### ASSIGNED TASK
Convert the text lines from every item below into one numbered list, skipping any blank lines. Leave the pictures out of the list.

☆ ☆ ☆ ☆ ☆

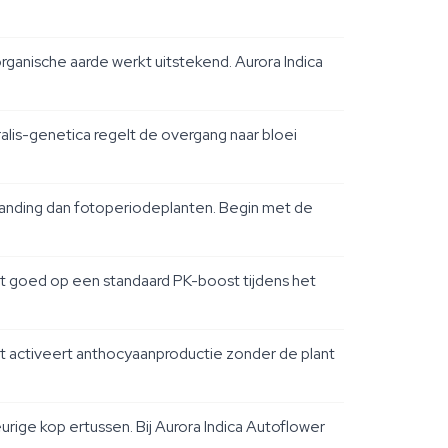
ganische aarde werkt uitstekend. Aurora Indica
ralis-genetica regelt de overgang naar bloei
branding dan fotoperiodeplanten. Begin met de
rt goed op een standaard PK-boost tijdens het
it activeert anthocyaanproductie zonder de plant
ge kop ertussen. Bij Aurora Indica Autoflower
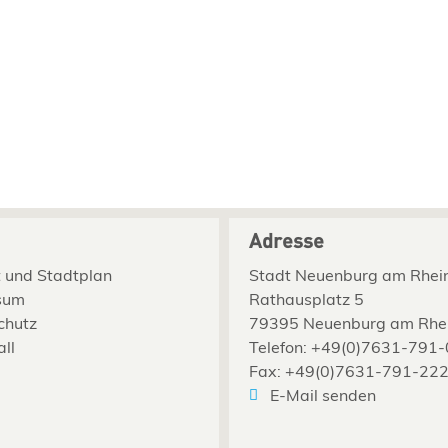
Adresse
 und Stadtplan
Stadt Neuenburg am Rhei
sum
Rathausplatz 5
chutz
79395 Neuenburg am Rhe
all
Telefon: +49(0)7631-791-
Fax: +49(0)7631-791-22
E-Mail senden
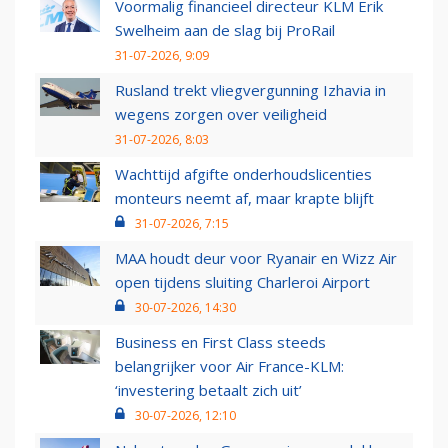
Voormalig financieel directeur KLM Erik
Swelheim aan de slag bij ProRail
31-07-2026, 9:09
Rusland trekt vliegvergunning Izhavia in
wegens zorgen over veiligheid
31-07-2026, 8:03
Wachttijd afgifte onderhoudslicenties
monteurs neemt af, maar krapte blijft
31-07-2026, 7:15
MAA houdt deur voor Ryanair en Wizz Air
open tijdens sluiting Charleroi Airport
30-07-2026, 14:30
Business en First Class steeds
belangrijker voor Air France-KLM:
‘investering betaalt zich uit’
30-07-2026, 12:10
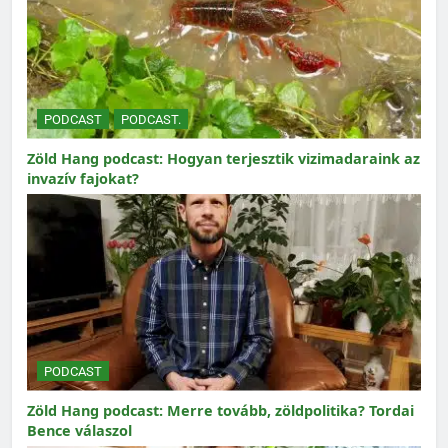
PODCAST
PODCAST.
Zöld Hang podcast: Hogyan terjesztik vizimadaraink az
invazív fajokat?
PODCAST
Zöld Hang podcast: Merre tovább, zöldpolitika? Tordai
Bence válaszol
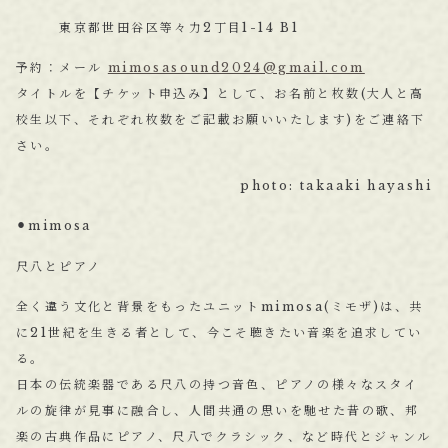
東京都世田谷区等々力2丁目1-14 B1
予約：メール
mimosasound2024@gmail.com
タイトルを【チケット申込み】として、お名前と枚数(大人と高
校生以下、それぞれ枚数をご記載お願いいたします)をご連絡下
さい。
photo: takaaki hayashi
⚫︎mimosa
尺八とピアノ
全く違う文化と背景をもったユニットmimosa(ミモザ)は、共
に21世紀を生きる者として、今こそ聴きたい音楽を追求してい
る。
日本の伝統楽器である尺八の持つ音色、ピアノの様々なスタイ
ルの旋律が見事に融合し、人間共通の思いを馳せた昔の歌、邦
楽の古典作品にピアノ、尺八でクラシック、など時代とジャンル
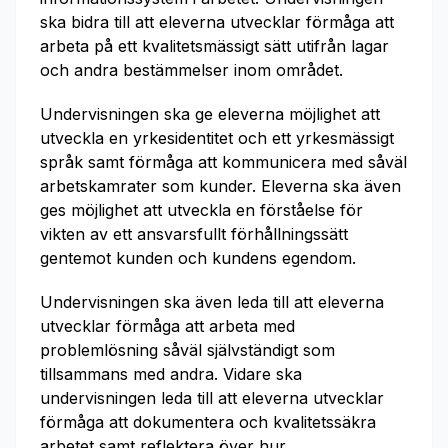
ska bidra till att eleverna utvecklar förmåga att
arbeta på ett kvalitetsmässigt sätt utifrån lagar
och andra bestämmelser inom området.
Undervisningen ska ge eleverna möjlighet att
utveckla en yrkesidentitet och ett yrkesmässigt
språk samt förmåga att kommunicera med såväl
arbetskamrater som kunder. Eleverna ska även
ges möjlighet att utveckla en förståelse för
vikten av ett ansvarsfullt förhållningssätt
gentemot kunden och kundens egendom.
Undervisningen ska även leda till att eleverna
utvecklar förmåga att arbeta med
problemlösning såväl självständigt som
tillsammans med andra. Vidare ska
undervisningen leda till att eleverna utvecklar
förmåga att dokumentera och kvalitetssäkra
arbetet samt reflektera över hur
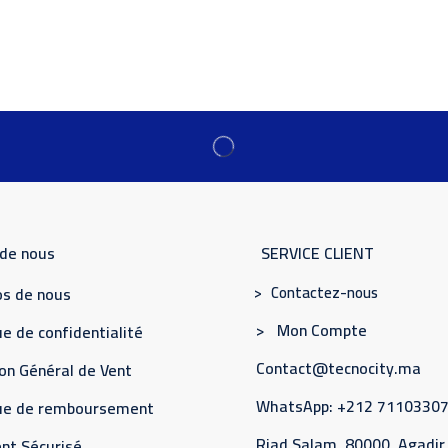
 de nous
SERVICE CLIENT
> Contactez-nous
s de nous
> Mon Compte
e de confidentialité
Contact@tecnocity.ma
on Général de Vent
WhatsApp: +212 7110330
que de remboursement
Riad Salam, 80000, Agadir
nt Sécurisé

☆ ☆ ☆ ☆ ☆

### SOLUTION FOR THIS EXERCISE
1. ganische aarde werkt uitstekend. Aurora Indica
2. ralis-genetica regelt de overgang naar bloei
3. branding dan fotoperiodeplanten. Begin met de
4. rt goed op een standaard PK-boost tijdens het
5. it activeert anthocyaanproductie zonder de plant
6. ge kop ertussen. Bij Aurora Indica Autoflower
7. Adresse
8.  und Stadtplan
9. Stadt Neuenburg am Rhei
10. sum
11. Rathausplatz 5
12. chutz
13. 79395 Neuenburg am Rhe
14. all
15. Telefon: +49(0)7631-791-
16. Fax: +49(0)7631-791-22
17. E-Mail senden
18. Voormalig financieel directeur KLM Erik
19. Swelheim aan de slag bij ProRail
20. 31-07-2026, 9:09
21. Rusland trekt vliegvergunning Izhavia in
22. wegens zorgen over veiligheid
23. 31-07-2026, 8:03
24. Wachttijd afgifte onderhoudslicenties
25. monteurs neemt af, maar krapte blijft
26. 31-07-2026, 7:15
27. MAA houdt deur voor Ryanair en Wizz Air
28. open tijdens sluiting Charleroi Airport
29. 30-07-2026, 14:30
30. Business en First Class steeds
31. belangrijker voor Air France-KLM:
32. ‘investering betaalt zich uit’
33. 30-07-2026, 12:10
34. PODCAST
35. PODCAST.
36. Zöld Hang podcast: Hogyan terjesztik vizimadaraink az
37. invazív fajokat?
38. PODCAST
39. Zöld Hang podcast: Merre tovább, zöldpolitika? Tordai
40. Bence válaszol
41. 東京都世田谷区等々力2丁目1-14 B1
42. 予約：メール
43. mimosasound2024@gmail.com
44. タイトルを【チケット申込み】として、お名前と枚数(大人と高
45. 校生以下、それぞれ枚数をご記載お願いいたします)をご連絡下
46. さい。
47. photo: takaaki hayashi
48. ⚫︎mimosa
49. 尺八とピアノ
50. 全く違う文化と背景をもったユニットmimosa(ミモザ)は、共
51. に21世紀を生きる者として、今こそ聴きたい音楽を追求してい
52. る。
53. 日本の伝統楽器である尺八の持つ音色、ピアノの様々なスタイ
54. ルの旋律が見事に融合し、人間共通の思いを馳せた昔の歌、邦
55. 楽の古典作品にピアノ、尺八でクラシック、など時代とジャンル
56. ska bidra till att eleverna utvecklar förmåga att
57. arbeta på ett kvalitetsmässigt sätt utifrån lagar
58. och andra bestämmelser inom området.
59. Undervisningen ska ge eleverna möjlighet att
60. utveckla en yrkesidentitet och ett yrkesmässigt
61. språk samt förmåga att kommunicera med såväl
62. arbetskamrater som kunder. Eleverna ska även
63. ges möjlighet att utveckla en förståelse för
64. vikten av ett ansvarsfullt förhållningssätt
65. gentemot kunden och kundens egendom.
66. Undervisningen ska även leda till att eleverna
67. utvecklar förmåga att arbeta med
68. problemlösning såväl självständigt som
69. tillsammans med andra. Vidare ska
70. undervisningen leda till att eleverna utvecklar
71. förmåga att dokumentera och kvalitetssäkra
72. arbetet samt reflektera över hur
73.  de nous
74. SERVICE CLIENT
75. > Contactez-nous
76. s de nous
77. > Mon Compte
78. e de confidentialité
79. Contact@tecnocity.ma
80. on Général de Vent
81. WhatsApp: +212 7110330
82. que de remboursement
83. Riad Salam, 80000, Agadir
84. nt Sécurisé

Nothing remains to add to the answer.